Low Tree-Rank Bayesian Vector Autoregression Model

TL;DR

This paper introduces a Bayesian vector autoregression model with a novel tree-rank prior that produces interpretable, sparse, and highly connected Granger causality graphs, especially useful in neuroscience data analysis.

Contribution

It proposes a new tree-rank prior for VAR models that enforces connectivity and sparsity, improving interpretability and computational efficiency.

Findings

Produces more interpretable graphs in fMRI data

Achieves high connectivity with sparsity

Offers scalable and stable Bayesian inference

Abstract

Vector autoregression has been widely used for modeling and analysis of multivariate time series data. In high-dimensional settings, model parameter regularization schemes inducing sparsity yield interpretable models and achieved good forecasting performance. However, in many data applications, such as those in neuroscience, the Granger causality graph estimates from existing vector autoregression methods tend to be quite dense and difficult to interpret, unless one compromises on the goodness-of-fit.
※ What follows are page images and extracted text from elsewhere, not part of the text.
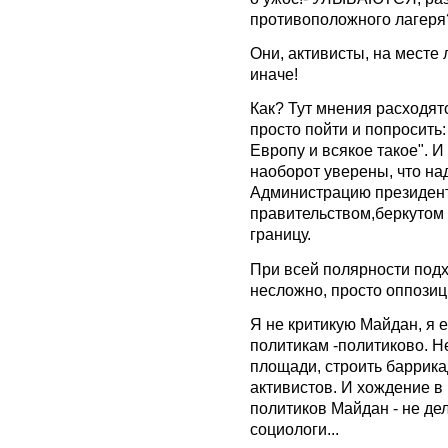
противоположного лагеря
Они, активисты, на месте
иначе!
Как? Тут мнения расходятс
просто пойти и попросить:
Европу и всякое такое". И
наоборот уверены, что н
Администрацию президента
правительством,беркутом 
границу.
При всей полярности подх
несложно, просто оппозиц
Я не критикую Майдан, я 
политикам -политиково. Н
площади, строить баррика
активистов. И хождение в
политиков Майдан - не де
социологи...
To address this issue, this paper proposes to incorporate a commonly used structural assumption -- that the ground-truth graph should be largely connected, in the sense that it should only contain at most a few components. We take a Bayesian approach and develop a novel tree-rank prior distribution for the regression coefficients. Specifically, this prior distribution forces the non-zero coefficients to appear only on the union of a few spanning trees. Since each spanning tree connects $p$ nodes with only $(p-1)$ edges, it effectively achieves both high connectivity and high sparsity. We develop a computationally efficient Gibbs sampler that is scalable to large sample size and high dimension. In analyzing test-retest functional magnetic resonance imaging data, our model produces a much more interpretable graph estimate, compared to popular existing approaches. In addition, we show appealing properties of this new method, such as efficient computation, mild stability conditions and posterior consistency.